What is needed: Turn every line from the start of the entries below through the line with "scientific name: Smilax maritima", both ends included, into a JSON list of strings, one string per line, skipping blank lines.

>> Begin Data records

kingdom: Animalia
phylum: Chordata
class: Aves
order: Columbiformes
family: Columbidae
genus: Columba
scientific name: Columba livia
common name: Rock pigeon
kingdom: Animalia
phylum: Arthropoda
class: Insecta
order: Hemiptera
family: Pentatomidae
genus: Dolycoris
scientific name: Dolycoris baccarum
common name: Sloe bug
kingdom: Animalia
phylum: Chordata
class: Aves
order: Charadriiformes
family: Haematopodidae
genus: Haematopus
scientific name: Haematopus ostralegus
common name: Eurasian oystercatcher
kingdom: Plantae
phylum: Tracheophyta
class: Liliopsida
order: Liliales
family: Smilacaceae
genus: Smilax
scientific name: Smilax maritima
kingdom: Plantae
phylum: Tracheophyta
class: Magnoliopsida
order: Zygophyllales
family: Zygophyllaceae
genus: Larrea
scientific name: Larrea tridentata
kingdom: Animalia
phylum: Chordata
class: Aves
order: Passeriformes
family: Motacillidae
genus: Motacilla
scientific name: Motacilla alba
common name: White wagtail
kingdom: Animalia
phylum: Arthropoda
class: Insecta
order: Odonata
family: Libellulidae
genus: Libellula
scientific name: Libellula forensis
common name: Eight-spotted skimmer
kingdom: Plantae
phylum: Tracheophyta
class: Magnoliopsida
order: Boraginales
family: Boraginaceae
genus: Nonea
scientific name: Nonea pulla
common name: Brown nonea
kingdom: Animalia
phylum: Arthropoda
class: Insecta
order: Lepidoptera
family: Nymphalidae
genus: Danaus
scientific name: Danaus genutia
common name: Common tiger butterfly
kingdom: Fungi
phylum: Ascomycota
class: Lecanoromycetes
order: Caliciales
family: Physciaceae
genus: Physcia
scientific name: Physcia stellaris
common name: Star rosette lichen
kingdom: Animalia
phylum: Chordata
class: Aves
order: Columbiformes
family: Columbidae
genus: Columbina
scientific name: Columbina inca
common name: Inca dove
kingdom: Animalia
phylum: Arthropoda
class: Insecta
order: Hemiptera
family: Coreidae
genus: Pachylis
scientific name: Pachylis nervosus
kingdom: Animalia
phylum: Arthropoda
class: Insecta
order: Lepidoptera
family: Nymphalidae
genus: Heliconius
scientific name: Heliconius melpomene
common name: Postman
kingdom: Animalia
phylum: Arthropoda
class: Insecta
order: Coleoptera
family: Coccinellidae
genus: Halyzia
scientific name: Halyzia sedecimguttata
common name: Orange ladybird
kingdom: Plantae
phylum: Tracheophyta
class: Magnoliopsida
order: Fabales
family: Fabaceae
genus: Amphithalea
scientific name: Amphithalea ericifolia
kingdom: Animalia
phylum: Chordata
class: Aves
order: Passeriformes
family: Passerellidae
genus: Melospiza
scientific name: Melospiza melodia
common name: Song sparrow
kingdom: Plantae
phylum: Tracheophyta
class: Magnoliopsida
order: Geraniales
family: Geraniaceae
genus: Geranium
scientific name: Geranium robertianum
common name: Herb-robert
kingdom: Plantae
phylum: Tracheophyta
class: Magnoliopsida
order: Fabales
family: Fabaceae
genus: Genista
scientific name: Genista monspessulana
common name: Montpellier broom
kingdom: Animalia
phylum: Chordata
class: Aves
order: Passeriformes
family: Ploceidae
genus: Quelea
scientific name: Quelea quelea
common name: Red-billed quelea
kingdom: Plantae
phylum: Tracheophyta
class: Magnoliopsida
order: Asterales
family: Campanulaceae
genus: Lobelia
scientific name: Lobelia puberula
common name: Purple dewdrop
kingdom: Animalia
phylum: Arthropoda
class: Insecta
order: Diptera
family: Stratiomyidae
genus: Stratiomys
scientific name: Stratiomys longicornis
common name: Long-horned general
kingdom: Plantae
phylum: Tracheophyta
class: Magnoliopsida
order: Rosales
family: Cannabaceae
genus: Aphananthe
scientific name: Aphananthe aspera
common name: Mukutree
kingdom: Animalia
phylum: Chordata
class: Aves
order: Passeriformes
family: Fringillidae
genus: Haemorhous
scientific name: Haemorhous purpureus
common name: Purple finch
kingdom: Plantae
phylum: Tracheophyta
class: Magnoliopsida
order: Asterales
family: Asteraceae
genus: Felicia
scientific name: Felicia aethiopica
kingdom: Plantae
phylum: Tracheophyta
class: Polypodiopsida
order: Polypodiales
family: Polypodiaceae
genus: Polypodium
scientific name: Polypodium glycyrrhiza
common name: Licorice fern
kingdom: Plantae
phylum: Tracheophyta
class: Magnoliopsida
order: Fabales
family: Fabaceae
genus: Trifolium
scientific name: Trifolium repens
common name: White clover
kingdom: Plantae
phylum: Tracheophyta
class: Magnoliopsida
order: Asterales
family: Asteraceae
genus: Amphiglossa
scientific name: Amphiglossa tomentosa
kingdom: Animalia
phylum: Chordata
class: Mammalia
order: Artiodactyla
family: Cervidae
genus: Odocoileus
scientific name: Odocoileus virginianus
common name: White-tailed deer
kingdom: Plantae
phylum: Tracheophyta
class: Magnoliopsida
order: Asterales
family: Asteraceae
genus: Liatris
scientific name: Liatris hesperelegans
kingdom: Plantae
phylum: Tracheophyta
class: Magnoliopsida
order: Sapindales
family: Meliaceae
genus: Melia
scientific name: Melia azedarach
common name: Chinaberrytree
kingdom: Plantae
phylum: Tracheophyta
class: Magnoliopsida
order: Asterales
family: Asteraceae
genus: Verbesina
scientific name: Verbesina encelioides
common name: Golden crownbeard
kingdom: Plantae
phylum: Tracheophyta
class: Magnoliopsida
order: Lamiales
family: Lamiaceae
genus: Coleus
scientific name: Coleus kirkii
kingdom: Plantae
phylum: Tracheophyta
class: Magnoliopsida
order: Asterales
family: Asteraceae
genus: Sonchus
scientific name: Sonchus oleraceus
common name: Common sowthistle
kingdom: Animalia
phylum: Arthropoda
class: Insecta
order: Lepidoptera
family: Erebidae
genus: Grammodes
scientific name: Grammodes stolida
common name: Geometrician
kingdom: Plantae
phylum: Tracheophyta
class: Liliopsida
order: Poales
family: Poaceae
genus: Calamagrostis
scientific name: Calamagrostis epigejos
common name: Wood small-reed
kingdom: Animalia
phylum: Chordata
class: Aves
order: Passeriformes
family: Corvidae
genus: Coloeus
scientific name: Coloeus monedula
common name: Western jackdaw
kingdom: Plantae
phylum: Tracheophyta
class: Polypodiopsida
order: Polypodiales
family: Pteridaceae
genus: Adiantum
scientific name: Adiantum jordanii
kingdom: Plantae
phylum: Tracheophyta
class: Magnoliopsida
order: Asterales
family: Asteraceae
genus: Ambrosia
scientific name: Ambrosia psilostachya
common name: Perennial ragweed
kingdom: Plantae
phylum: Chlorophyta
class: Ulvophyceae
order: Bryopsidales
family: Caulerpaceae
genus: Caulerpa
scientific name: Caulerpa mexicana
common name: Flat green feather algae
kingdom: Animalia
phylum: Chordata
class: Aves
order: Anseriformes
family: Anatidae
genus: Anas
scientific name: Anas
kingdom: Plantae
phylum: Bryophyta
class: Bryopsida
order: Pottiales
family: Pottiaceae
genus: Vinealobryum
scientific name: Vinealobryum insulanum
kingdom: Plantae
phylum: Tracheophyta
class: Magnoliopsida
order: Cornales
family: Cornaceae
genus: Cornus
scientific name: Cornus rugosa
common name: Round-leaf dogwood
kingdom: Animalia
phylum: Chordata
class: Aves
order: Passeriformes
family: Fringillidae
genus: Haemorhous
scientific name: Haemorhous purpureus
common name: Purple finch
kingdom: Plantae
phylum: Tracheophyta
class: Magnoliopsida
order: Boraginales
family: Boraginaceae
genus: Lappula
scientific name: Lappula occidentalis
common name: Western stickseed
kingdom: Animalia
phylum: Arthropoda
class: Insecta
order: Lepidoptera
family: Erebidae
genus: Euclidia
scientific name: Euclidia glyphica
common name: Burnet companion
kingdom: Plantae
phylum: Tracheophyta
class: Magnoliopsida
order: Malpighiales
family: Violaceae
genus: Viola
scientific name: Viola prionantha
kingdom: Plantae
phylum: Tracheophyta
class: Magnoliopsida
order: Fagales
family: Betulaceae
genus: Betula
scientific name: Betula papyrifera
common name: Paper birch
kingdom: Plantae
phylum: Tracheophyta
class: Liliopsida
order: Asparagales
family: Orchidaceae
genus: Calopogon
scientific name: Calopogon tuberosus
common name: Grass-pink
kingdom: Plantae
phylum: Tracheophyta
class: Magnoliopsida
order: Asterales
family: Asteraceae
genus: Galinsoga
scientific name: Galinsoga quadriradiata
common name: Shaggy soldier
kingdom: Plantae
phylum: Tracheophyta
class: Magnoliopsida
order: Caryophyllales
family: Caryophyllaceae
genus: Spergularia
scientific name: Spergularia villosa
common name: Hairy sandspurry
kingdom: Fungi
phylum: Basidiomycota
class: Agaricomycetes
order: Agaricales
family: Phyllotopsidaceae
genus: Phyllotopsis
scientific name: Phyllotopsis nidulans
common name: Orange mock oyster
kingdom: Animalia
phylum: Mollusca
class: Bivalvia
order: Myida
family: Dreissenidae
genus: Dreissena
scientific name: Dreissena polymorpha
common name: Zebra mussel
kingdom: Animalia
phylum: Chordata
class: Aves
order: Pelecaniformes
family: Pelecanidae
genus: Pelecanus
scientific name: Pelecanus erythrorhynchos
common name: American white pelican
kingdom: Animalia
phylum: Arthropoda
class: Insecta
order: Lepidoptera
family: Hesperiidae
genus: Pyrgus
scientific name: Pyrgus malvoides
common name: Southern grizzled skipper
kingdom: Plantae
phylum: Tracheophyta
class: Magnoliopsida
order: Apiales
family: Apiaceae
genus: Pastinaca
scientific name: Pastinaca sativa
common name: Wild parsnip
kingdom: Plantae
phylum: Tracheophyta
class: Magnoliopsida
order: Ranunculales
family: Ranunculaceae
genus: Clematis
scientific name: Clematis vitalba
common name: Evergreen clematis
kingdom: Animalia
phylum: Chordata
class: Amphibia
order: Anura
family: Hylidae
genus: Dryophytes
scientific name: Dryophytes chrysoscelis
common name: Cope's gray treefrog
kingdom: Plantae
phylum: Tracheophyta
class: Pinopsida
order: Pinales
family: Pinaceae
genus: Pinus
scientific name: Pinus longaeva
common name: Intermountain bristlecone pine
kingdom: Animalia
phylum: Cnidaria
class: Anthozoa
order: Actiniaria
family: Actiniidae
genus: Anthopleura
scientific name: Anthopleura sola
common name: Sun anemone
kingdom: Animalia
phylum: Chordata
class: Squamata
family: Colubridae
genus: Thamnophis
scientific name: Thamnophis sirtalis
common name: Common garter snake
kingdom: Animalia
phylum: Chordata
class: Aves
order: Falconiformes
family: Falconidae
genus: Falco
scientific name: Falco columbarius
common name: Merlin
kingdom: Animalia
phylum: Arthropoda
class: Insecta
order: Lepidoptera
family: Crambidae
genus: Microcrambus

>> End Data records

Result of this task:
[
  "kingdom: Animalia",
  "phylum: Chordata",
  "class: Aves",
  "order: Columbiformes",
  "family: Columbidae",
  "genus: Columba",
  "scientific name: Columba livia",
  "common name: Rock pigeon",
  "kingdom: Animalia",
  "phylum: Arthropoda",
  "class: Insecta",
  "order: Hemiptera",
  "family: Pentatomidae",
  "genus: Dolycoris",
  "scientific name: Dolycoris baccarum",
  "common name: Sloe bug",
  "kingdom: Animalia",
  "phylum: Chordata",
  "class: Aves",
  "order: Charadriiformes",
  "family: Haematopodidae",
  "genus: Haematopus",
  "scientific name: Haematopus ostralegus",
  "common name: Eurasian oystercatcher",
  "kingdom: Plantae",
  "phylum: Tracheophyta",
  "class: Liliopsida",
  "order: Liliales",
  "family: Smilacaceae",
  "genus: Smilax",
  "scientific name: Smilax maritima"
]